> _TASK INSTRUCTIONS_:
Copy out every line of text in the records below, word for word, and leave the pictures out of your answer.

> _Transcribed page contents_:
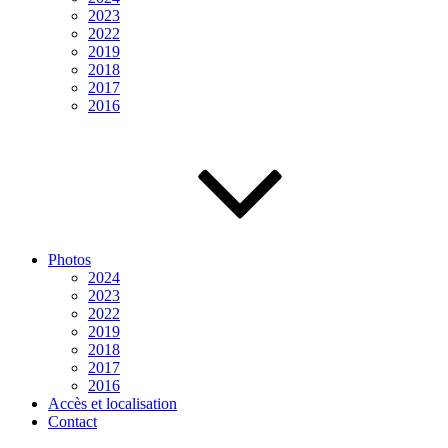
2023
2022
2019
2018
2017
2016
Photos
2024
2023
2022
2019
2018
2017
2016
Accès et localisation
Contact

> _ANSWER TO THIS PROBLEM_:
2023
2022
2019
2018
2017
2016
Photos
2024
2023
2022
2019
2018
2017
2016
Accès et localisation
Contact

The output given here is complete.